The clean energy sector employs 519,000 Californians, and grew by 14 percent last year.

Clean technology costs have fallen dramatically since 2009: Wind has dropped 66 percent and solar has fallen 85 percent.  In many places, including 12 states, they are now cost competitive without any government support.  Renewable electricity investments have averaged $300 billion annually since 2010, beating all other technologies, and are forecasted to win 75 percent of all new electric power investments through 2040.

The economics of electric vehicles (EV) costs also appear poised for that technology to take off.  EVs are already cheaper to drive and will soon reach purchase price parity with conventional cars, and while Trump’s administration considers weakening fuel efficiency standards, the rest of the world is not turning back, with California’s vehicle standards in large part providing a global policy template.  Two million EVs are on the road worldwide, including one million in China, and are forecast to reach 60-200 million by 2030.

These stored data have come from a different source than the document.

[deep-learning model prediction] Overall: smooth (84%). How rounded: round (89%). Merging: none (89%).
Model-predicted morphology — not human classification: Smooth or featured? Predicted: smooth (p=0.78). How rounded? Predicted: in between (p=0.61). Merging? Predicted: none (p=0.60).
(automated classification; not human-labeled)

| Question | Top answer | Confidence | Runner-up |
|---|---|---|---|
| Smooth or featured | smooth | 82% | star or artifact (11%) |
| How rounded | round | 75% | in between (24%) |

Clean tech is already contributing to California’s impressive economic performance.   Since 2012, California’s economy has grown twice as fast and produced 50 percent more jobs than the rest of the nation, bolstered by clean energy companies and jobs.  The clean energy sector employs 519,000 Californians, and grew by 14 percent last year.  $32 billion in clean tech venture capital has poured in—half of North American’s total – since 2006, when the state launched its climate crusade in earnest.  As a result, California leads America in clean tech patents, including more than 35 percent of solar patents since 2013.  In turn, these patents seed the clean energy giants of the future.

Potential benefits from greater clean tech exports are already evident.  California’s clean vehicle standards and visionary companies have driven vehicle export growth from $600 million in 2013 to over $2 billion in 2016 according to federal government data.  These data only account for foreign sales and not “exports” to other US states, but surely sales to other states are growing apace as well.

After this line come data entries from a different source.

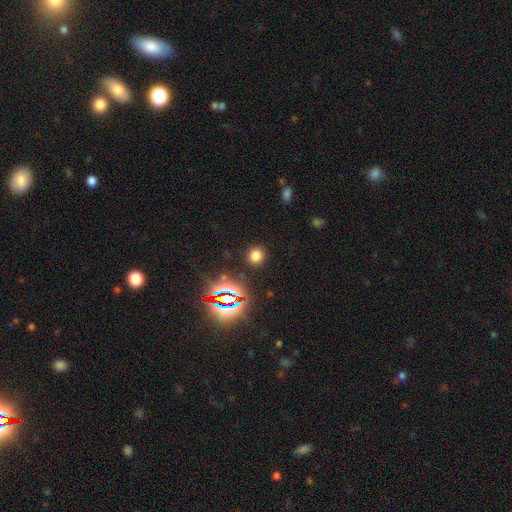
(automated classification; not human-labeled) smooth 69%, star or artifact 24%, featured or disk 6%. Down the decision tree: how rounded — round (83%); merging — none (88%).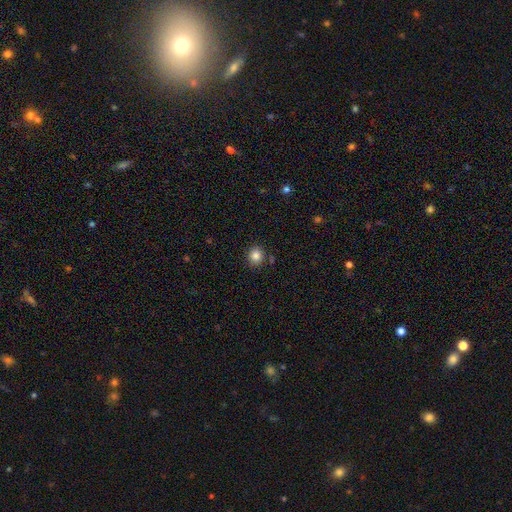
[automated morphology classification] This appears to be a smooth galaxy with no disk features (84%) that is round (86%). Merging: none (87%).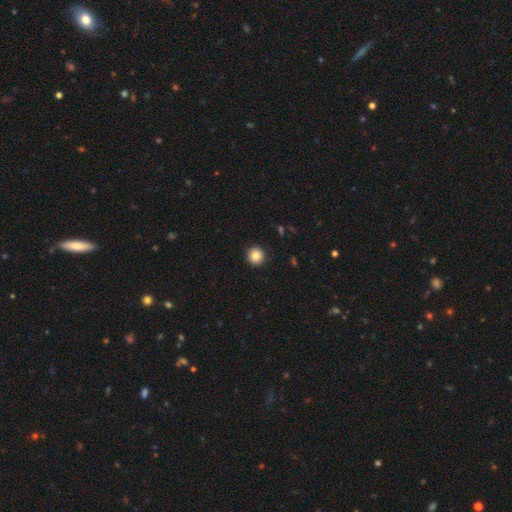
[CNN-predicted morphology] smooth 85%, star or artifact 10%, featured or disk 5%. Down the decision tree: how rounded — round (94%); merging — none (92%).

Growth in Tesla sales are mainly to behind growth in exports data so far, but California clean clean vehicle manufacturing is more varied, extending to electric bus manufacturers.

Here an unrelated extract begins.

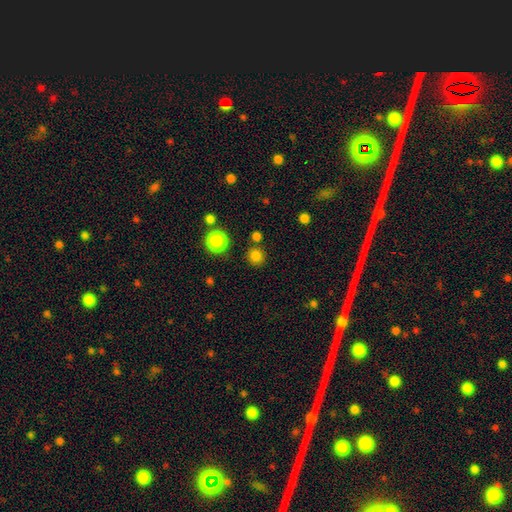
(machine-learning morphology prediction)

California-based Proterra is building electric buses at its City of Industry factory.  Foothill Transit, which operates in 22 cities in Southern California, purchased 17 Proterra buses in 2010 and has ordered 13 more, promising to be all-electric by 2030. Proterra will increase its California workforce by 50 percent this year to build 300 buses on back order, most from transit agencies outside of California.

Cap-and-trade creates a level playing field, ensuring carbon pollution costs are factored into market decisions.

State officials helped lure the Chinese company BYD, to set up shop in southern California.  Its Lancaster factory is building electric buses for Long Beach, while ramping up production to meet demand from new contracts across the country.  The factory’s workforce is unionized and is expanding.  The company expects to have more than 1,500 employees by the end of 2018.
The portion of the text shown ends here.